- Born: Caroline Joyce Manning 31 October 1909 Hornsey, London, U.K.
- Died: 4 October 2000 (aged 90)
- Education: Minchenden Grammar School Ruskin College, Oxford (BSc (Econ))
- Occupation: Disabled rights activist
- Spouse: John Fryd
- Relatives: Felicity Fryd (daughter)

= Judy Fryd =

British disability rights activist

Judy Fryd (born Caroline Joyce Manning; 31 October 1909 – 4 October 2000 in Hornsey, London) was a British campaigner for mentally disabled children and the founder of The National Association of Parents of Backward Children, now Mencap. Throughout her life, she worked to increase awareness of learning disabilities and greater consideration for learning disabled individuals. Through the founding of her charity, she cemented this ethos, with the movement for greater aid to be given to those with learning disabilities continuing through the work of Mencap.

== Early life and education ==
Caroline Joyce Manning, known as Judy, was born on 31 October 1909. Judy grew up in London and went to Minchenden Grammar School before going on to study Economics and Political Science at Ruskin College, Oxford. While at Ruskin College Judy met John Fryd who she later married in 1936, before they moved to Leeds. The couple were very active members of the Labour Party throughout their lives and were associated with many other charities and organisations.

== Mencap ==
Once relocated to Leeds, Judy and John had four children: Felicity, Patricia, Peter and Linda. Felicity, their oldest (born in 1938), had a learning disability and this sparked Judy's realisation that there were no support systems in place to help those with learning disabilities alongside their families. When Felicity was around three, Judy and John realised that "something was not quite right", as their daughter was not able to use her language to communicate in the way that other children her age were. As a result, Felicity was taken to the local Child Guidance Clinic, where she was assessed. The doctor concluded that Felicity had an IQ of 43 and seemed content to leave the matter there, not offering support or solutions as to how best to help Felicity. After several failed attempts to put Felicity into regular education, Judy managed to get Felicity a month's trial at a boarding school for the "mentally handicapped" in Surrey. However, on the first day, Judy and John were informed that Felicity was not suitable for the school owing to her challenging behaviour and were requested to remove her immediately.

Judy was deeply angered and frustrated by the lack of support and provision available. Consequently, in 1946 Judy wrote a letter to Nursery World Magazine asking all parents also having difficulties with a "backward child" to get in contact. More than one thousand parents responded and consequently a group was formed of parents who pleaded their cause to local health and education authorities. This group grew into the Association of Parents of Backward Children (APBC), the forerunner of Mencap.

Much of what Judy achieved came too late to benefit directly her own daughter, Felicity.

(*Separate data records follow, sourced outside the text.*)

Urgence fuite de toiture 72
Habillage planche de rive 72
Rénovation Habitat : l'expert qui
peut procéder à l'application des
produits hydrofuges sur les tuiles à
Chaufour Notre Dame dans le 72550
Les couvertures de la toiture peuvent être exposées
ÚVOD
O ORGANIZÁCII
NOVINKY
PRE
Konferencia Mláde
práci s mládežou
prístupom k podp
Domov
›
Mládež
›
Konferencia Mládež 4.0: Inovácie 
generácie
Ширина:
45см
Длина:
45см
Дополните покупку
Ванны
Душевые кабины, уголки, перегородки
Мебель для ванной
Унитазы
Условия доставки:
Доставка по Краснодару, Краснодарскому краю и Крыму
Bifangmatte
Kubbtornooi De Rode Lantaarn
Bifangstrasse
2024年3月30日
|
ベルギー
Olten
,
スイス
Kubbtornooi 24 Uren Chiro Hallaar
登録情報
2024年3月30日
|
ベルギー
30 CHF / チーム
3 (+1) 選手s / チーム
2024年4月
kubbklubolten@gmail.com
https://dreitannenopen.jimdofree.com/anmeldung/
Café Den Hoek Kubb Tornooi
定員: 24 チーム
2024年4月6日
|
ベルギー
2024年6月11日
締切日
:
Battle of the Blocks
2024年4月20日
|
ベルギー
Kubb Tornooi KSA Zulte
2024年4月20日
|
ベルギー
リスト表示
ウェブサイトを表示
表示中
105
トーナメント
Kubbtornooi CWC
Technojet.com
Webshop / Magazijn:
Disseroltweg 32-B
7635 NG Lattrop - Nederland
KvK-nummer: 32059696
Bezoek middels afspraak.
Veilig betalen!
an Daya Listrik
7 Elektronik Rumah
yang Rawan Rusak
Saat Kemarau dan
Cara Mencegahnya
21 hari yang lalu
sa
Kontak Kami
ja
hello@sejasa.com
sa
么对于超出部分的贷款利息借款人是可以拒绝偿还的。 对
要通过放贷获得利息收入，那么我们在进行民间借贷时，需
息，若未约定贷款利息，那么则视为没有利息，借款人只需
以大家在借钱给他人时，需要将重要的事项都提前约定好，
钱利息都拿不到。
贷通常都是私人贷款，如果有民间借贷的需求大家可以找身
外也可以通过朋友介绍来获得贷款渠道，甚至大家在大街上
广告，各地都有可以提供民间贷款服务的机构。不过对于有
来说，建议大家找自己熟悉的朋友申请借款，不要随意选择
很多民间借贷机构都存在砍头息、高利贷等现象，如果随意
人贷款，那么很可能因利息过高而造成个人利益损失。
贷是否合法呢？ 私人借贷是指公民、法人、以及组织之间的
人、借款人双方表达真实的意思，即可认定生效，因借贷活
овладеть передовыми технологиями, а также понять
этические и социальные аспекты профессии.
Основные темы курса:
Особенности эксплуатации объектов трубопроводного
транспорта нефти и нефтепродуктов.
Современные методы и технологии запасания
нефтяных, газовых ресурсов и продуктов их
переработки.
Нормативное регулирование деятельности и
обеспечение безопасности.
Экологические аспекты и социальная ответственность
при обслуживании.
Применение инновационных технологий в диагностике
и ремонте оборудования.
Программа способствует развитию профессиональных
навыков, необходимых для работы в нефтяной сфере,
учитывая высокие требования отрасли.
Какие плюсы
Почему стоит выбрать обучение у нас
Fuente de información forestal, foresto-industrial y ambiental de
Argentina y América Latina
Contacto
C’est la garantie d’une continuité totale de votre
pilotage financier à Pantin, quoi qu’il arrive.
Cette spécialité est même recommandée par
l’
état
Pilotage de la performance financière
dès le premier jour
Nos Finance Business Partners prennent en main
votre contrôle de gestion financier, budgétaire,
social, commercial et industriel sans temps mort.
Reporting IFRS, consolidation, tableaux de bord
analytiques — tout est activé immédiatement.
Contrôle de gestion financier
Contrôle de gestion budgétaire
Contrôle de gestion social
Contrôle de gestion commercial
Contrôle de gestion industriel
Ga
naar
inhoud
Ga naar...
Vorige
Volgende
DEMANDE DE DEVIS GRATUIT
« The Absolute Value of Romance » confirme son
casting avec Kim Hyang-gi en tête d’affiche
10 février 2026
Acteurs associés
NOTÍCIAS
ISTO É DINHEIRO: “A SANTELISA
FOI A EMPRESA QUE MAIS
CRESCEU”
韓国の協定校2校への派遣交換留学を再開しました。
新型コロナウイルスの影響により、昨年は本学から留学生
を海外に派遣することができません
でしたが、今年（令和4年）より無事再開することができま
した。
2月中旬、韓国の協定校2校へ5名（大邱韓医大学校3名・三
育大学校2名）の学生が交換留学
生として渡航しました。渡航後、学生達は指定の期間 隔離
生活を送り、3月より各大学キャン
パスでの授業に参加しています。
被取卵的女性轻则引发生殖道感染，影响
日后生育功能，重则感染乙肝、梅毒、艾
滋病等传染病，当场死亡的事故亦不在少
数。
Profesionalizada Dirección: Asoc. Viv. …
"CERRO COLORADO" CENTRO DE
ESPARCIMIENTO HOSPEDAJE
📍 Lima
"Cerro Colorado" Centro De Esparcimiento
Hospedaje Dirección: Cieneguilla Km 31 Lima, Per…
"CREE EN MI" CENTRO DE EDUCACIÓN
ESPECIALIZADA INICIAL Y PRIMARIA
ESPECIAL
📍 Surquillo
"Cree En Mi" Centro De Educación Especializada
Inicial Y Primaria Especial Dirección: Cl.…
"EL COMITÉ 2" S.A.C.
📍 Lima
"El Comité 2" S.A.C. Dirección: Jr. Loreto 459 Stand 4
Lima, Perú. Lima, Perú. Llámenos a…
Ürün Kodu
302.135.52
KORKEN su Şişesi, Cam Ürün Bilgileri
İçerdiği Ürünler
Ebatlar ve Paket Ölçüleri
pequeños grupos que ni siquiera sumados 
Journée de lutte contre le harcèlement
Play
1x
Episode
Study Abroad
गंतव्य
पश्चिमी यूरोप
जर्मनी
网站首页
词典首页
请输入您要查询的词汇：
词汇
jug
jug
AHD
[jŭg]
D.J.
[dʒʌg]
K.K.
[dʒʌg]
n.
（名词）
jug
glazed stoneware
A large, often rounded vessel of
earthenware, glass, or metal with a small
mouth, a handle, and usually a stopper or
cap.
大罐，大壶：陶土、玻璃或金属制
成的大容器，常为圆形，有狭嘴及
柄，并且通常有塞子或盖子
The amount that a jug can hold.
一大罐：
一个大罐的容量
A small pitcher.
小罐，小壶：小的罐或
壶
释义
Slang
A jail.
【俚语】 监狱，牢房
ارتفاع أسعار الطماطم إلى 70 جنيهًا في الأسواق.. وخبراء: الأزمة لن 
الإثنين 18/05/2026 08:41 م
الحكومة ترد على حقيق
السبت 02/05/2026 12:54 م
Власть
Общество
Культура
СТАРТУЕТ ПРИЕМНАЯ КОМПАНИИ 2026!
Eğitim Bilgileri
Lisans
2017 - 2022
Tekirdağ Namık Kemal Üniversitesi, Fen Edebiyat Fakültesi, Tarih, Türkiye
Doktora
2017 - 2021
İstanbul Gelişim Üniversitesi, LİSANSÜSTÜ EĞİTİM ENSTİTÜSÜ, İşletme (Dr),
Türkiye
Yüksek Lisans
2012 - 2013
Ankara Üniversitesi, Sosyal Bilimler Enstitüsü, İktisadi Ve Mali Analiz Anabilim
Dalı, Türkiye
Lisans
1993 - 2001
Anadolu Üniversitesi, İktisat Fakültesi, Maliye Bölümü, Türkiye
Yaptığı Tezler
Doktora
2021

Felicity began to realise that she struggled in ways that her brothers and sisters did not and this led to increasingly disturbed behaviour. She was admitted to an ill-suited mental hospital in St Albans at the age of 12 which grouped her with other 'psychotic' individuals who in reality had very different problems to her. These issues persisted until late on in her life as doctors were unable to offer the right support for her needs. Felicity died in 1993 from pneumonia aged 55.

== Later life ==
During the 1950s and 1960s, the Association of Parents of Backward Children, led by Judy, advocated the need for support and the potential of people with learning disabilities. This was largely through their magazine Parents' Voice, of which Judy was the editor. One key achievement for Judy was a campaign that led to the 1964 Education Act. This reversed the previous stance that children with learning disabilities were ineducable, and provided funding for special needs teaching. Since that point, there have been significant improvements in supporting the lives of those with learning disabilities and as put by Mencap's former chief executive Fred Heddell: "It is possible for an autistic person today to form relationships and to lead a much less isolated life".

== Death and legacy ==
Judy Fryd died during October 2000 at the age of 90. Her work carries on through Mencap.

In October 2009 it was announced that she would feature on a new first class Royal Mail postage stamp.

In March 2026, Historic England honoured Fryd with a blue plaque on her former home at 8 Westfield Avenue, Harpenden.